(Activity):
An exact copy of every entry is the answer here, with no pictures.

*** Begin section ***

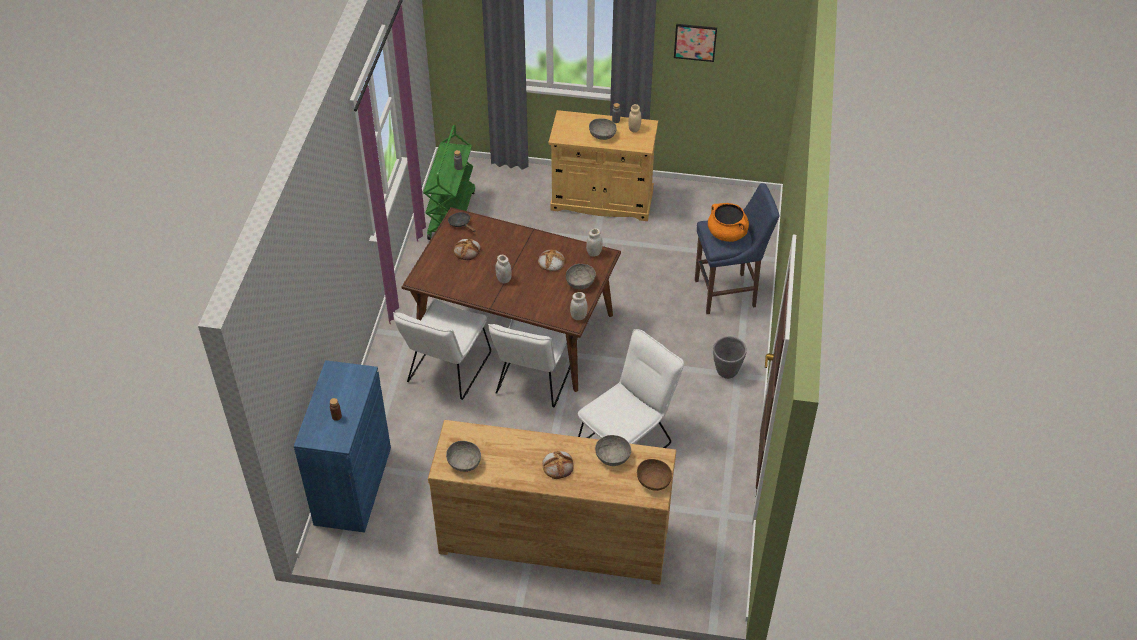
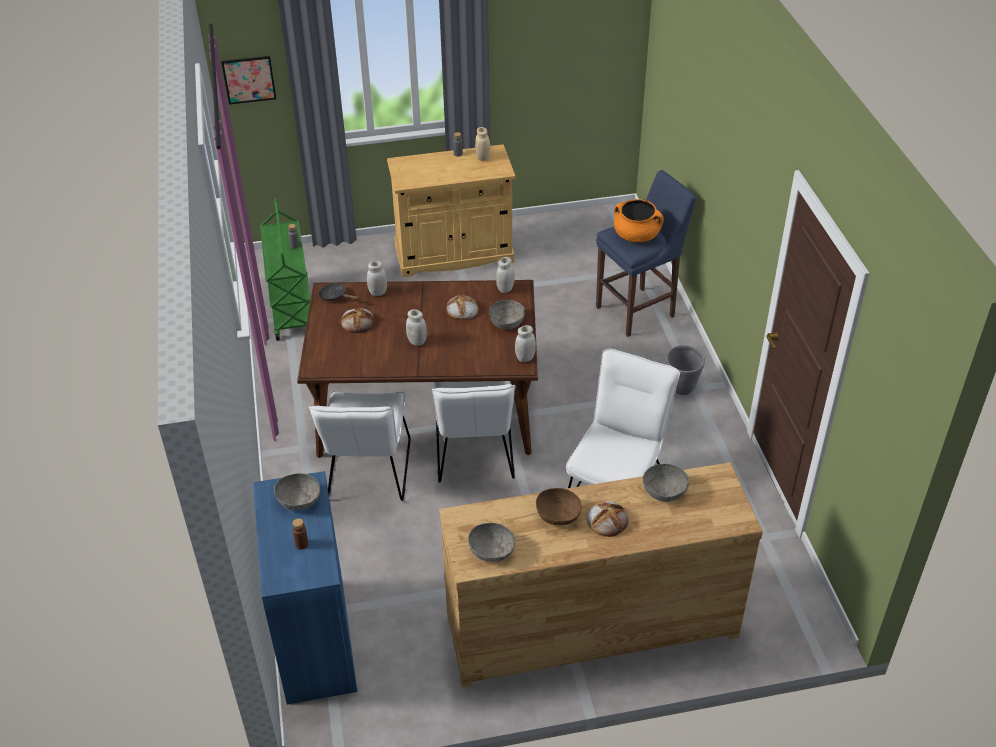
camera: 20 degrees left, 5 degrees down
grey bowl [589,118,617,140] -> grey bowl moved to [274,473,320,510]
brown bowl [637,459,672,491] -> brown bowl moved to [536,488,582,525]
picture [674,24,717,62] -> picture moved to [221,56,276,105]
none -> white jar [367,261,387,296]

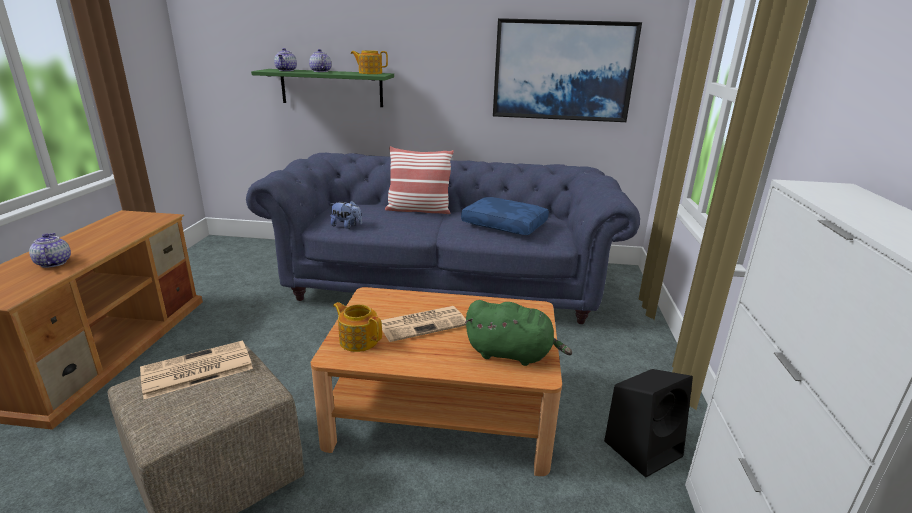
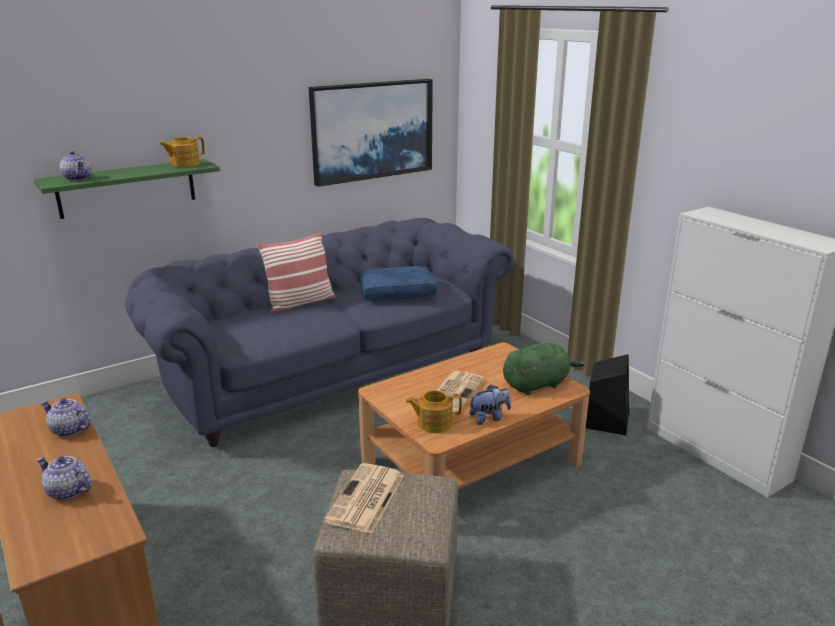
camera: 40 degrees left, 0 degrees up
teapot [309,49,331,72] -> teapot moved to [40,398,92,437]
plush toy [330,200,362,229] -> plush toy moved to [469,384,511,425]

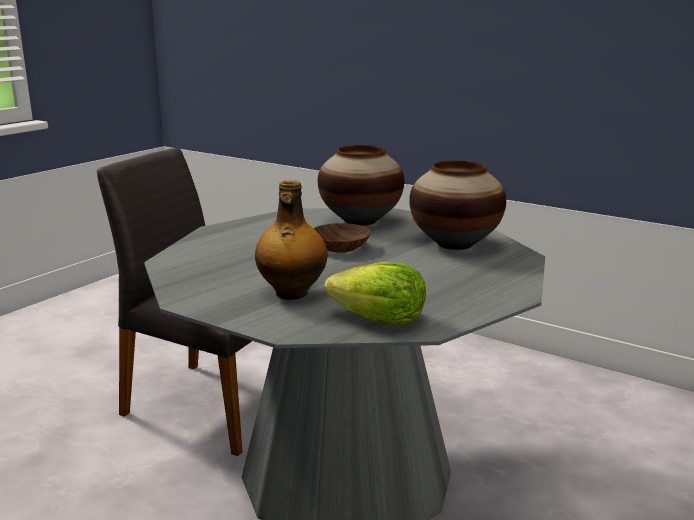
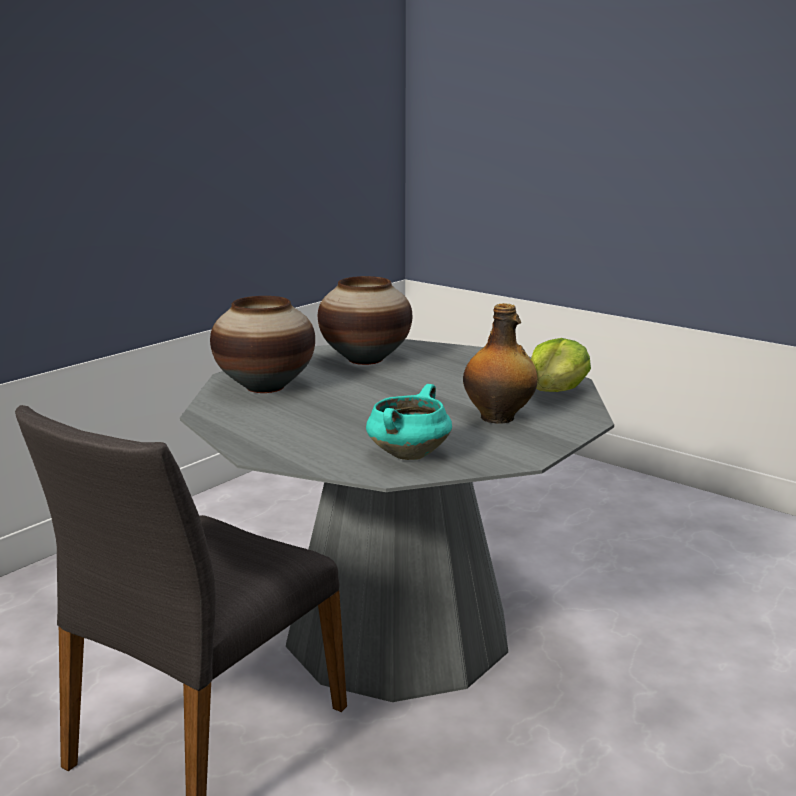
camera: 85 degrees left, 0 degrees up
brown bowl [314,223,371,253] -> none
none -> turquoise cooking pot [366,384,452,460]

*** End section ***

(Solution for this exercise):
camera: 20 degrees left, 5 degrees down
grey bowl [589,118,617,140] -> grey bowl moved to [274,473,320,510]
brown bowl [637,459,672,491] -> brown bowl moved to [536,488,582,525]
picture [674,24,717,62] -> picture moved to [221,56,276,105]
none -> white jar [367,261,387,296]

camera: 40 degrees left, 0 degrees up
teapot [309,49,331,72] -> teapot moved to [40,398,92,437]
plush toy [330,200,362,229] -> plush toy moved to [469,384,511,425]

camera: 85 degrees left, 0 degrees up
brown bowl [314,223,371,253] -> none
none -> turquoise cooking pot [366,384,452,460]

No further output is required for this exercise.